Permanecer mucho tiempo sentado, acostado o sin realizar movimientos puede resultar muy perjudicial para la salud. Según la Organización Mundial de la Salud (OMS), llevar un estilo de vida sedentario aumenta las posibilidades de muerte entre un 20 % y un 30 %. De acuerdo con este organismo multilateral, se podrían evitar hasta cinco millones de muertes al año si la población mundial fuera más activa.

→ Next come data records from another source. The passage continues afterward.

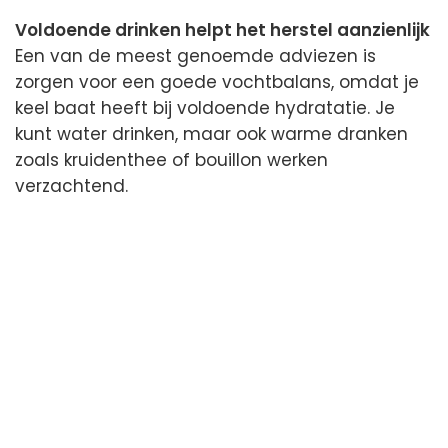
Voldoende drinken helpt het herstel aanzienlijk
Een van de meest genoemde adviezen is
zorgen voor een goede vochtbalans, omdat je
keel baat heeft bij voldoende hydratatie. Je
kunt water drinken, maar ook warme dranken
zoals kruidenthee of bouillon werken
verzachtend.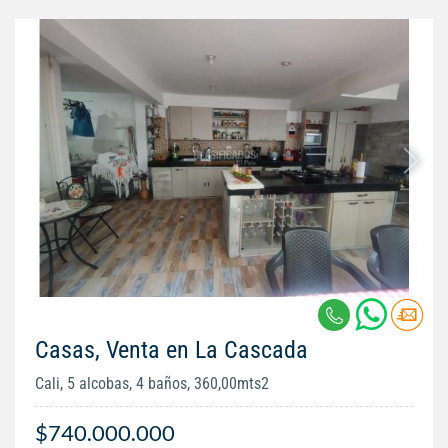
Casas, Venta en La Cascada
Cali, 5 alcobas, 4 baños, 360,00mts2
$740.000.000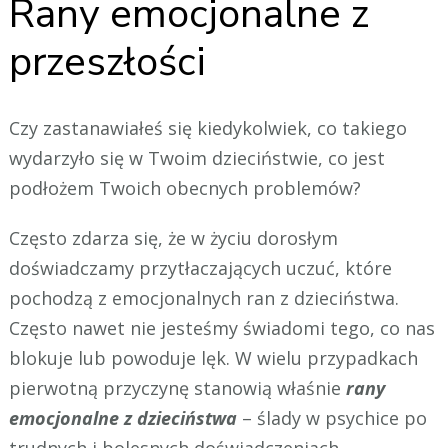
Rany emocjonalne z
przeszłości
Czy zastanawiałeś się kiedykolwiek, co takiego
wydarzyło się w Twoim dzieciństwie, co jest
podłożem Twoich obecnych problemów?
Często zdarza się, że w życiu dorosłym
doświadczamy przytłaczających uczuć, które
pochodzą z emocjonalnych ran z dzieciństwa.
Często nawet nie jesteśmy świadomi tego, co nas
blokuje lub powoduje lęk. W wielu przypadkach
pierwotną przyczynę stanowią właśnie
rany
emocjonalne z dzieciństwa
– ślady w psychice po
trudnych i bolesnych doświadczeniach,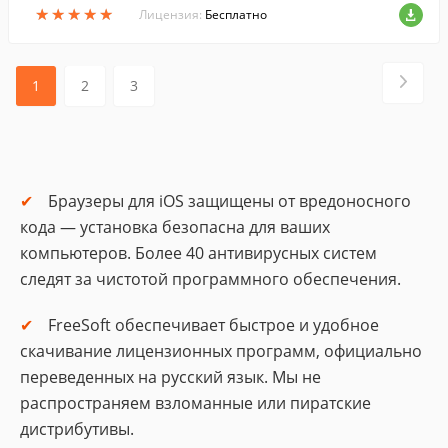
★
★
★
★
★
★
★
★
★
★
ернетом на ходу.
Лицензия:
Бесплатно
1
2
3
Браузеры для iOS защищены от вредоносного
кода — установка безопасна для ваших
компьютеров. Более 40 антивирусных систем
следят за чистотой программного обеспечения.
FreeSoft обеспечивает быстрое и удобное
скачивание лицензионных программ, официально
переведенных на русский язык. Мы не
распространяем взломанные или пиратские
дистрибутивы.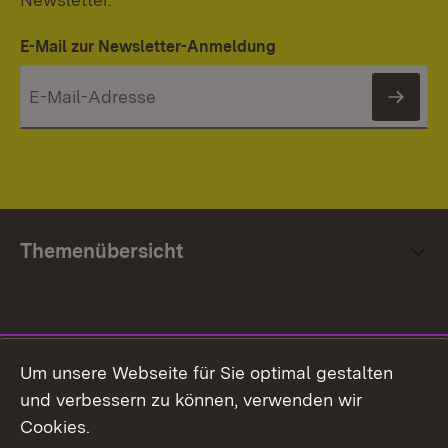
E-Mail zur Newsletter-Anmeldung
News
Themenübersicht
Social Media
Um unsere Webseite für Sie optimal gestalten
und verbessern zu können, verwenden wir
Facebook
Cookies.
Flickr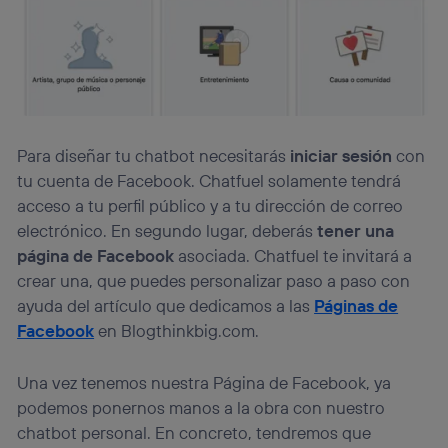
Para diseñar tu chatbot necesitarás
iniciar sesión
con
tu cuenta de Facebook. Chatfuel solamente tendrá
acceso a tu perfil público y a tu dirección de correo
electrónico. En segundo lugar, deberás
tener una
página de Facebook
asociada. Chatfuel te invitará a
crear una, que puedes personalizar paso a paso con
ayuda del artículo que dedicamos a las
Páginas de
Facebook
en Blogthinkbig.com.
Una vez tenemos nuestra Página de Facebook, ya
podemos ponernos manos a la obra con nuestro
chatbot personal. En concreto, tendremos que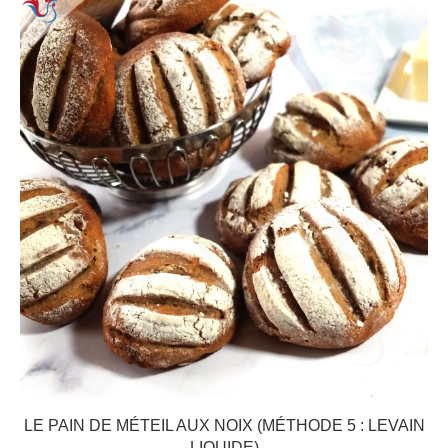
LE PAIN DE MÉTEIL AUX NOIX (MÉTHODE 5 : LEVAIN
LIQUIDE)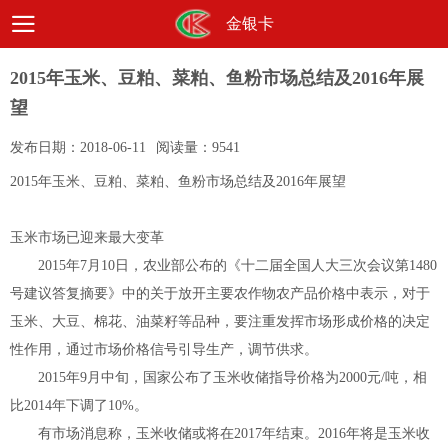
金银卡
2015年玉米、豆粕、菜粕、鱼粉市场总结及2016年展
望
发布日期：
2018-06-11
阅读量：
9541
2015年玉米、豆粕、菜粕、鱼粉市场总结及2016年展望
玉米市场已迎来最大变革
2015年7月10日，农业部公布的《十二届全国人大三次会议第1480
号建议答复摘要》中的关于放开主要农作物农产品价格中表示，对于
玉米、大豆、棉花、油菜籽等品种，要注重发挥市场形成价格的决定
性作用，通过市场价格信号引导生产，调节供求。
2015年9月中旬，国家公布了玉米收储指导价格为2000元/吨，相
比2014年下调了10%。
有市场消息称，玉米收储或将在2017年结束。2016年将是玉米收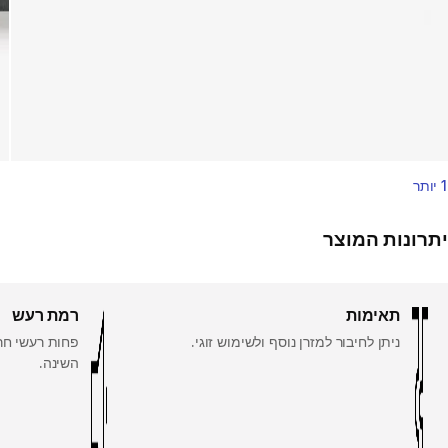
1 יותר
יתרונות המוצר
תאימות
רמת רעש
ניתן לחיבור למזרן נוסף ולשימוש זוגי.
פחות רעשי חר
השינה.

En esta línea de ideas, Medline Plus, sitio web de la Biblioteca Nacional de Medicina de Estados Unidos, advierte que no hacer ejercicio deriva en que la persona queme menos calorías, lo que incrementa las posibilidades de subir de peso; puede perder masa muscular y resistencia, porque no usa tanto los músculos y, como si fuera poco, los huesos se debilitan y pierden algo de su contenido mineral.

No al sedentarismo
Adicionalmente, es posible que el metabolismo se afecte y el cuerpo tenga más problemas para sintetizar grasas y azúcares; el sistema inmunológico se debilite; se genere una mala circulación de la sangre y se desarrolle un desequilibrio hormonal.
De acuerdo con los expertos, son muchos los riesgos a los que se enfrentan las personas que no realizan actividad física. Por ejemplo, exponerse a problemas del corazón, incluyendo enfermedad coronaria e infarto, presión arterial alta, accidente cerebrovascular, síndrome metabólico, diabetes tipo 2, osteoporosis y aumento de depresión y ansiedad.

Un análisis realizado por la Universidad de Qingdao, en China, concluyó, después de revisar 24 estudios, que las personas que siguen conductas sedentarias tienen un 25 % más de probabilidades de sufrir depresión que la gente que mantiene un estilo de vida activo. Según la Fundación Española del Corazón, en dicha investigación se determinaron diferencias según la actividad: ver la televisión aumenta el riesgo un 13 % y utilizar internet un 22 %.
Los beneficios del tai chi
Estas son razones de peso suficientes para que la práctica de ejercicio sea una constante independiente de la edad que la persona tenga. Para el caso de quienes superan los 60 años, la Universidad de Harvard recomienda uno en particular: el tai chi.

Los Institutos Nacionales de Salud de Estados Unidos señalan que este ejercicio es considerado como una “meditación en movimiento”, ya que suele combinar movimientos suaves con técnicas de respiración, concentración mental y relajación. Es algo que puede adaptarse y practicarse al caminar, estando de pie o sentado.
“El fundamento del tai chi consiste en entender a la persona como un todo y mejorar el equilibrio y la comunicación entre los distintos sistemas el cuerpo”, dice el Peter Wayne, investigador de la Facultad de Medicina de Harvard. “Es una intervención prometedora que apunta a preservar y mejorar muchas áreas de la salud, en especial en los adultos mayores”, agregó.

De acuerdo con los expertos, este ejercicio puede ayudar a recuperar la confianza y la seguridad al moverse. Algunas investigaciones sugieren que el tai chi también mejoraría el equilibrio y prevendría las caídas en personas con enfermedad de Parkinson leve a moderada.

La citada fuente asegura que hay otras investigaciones que han encontrado que esa práctica ayudaría a las personas con fibromialgia a dormir mejor y a sobrellevar el dolor, la fatiga y la depresión. La práctica regular también mejoraría la calidad de vida y el estado de ánimo de quienes padecen de insuficiencia cardíaca crónica o enfermedades como cáncer.
De igual forma, es posible que los adultos mayores sientan que este ejercicio mejora la calidad del sueño, a la vez que favorece el aprendizaje, la memoria y otras funciones mentales.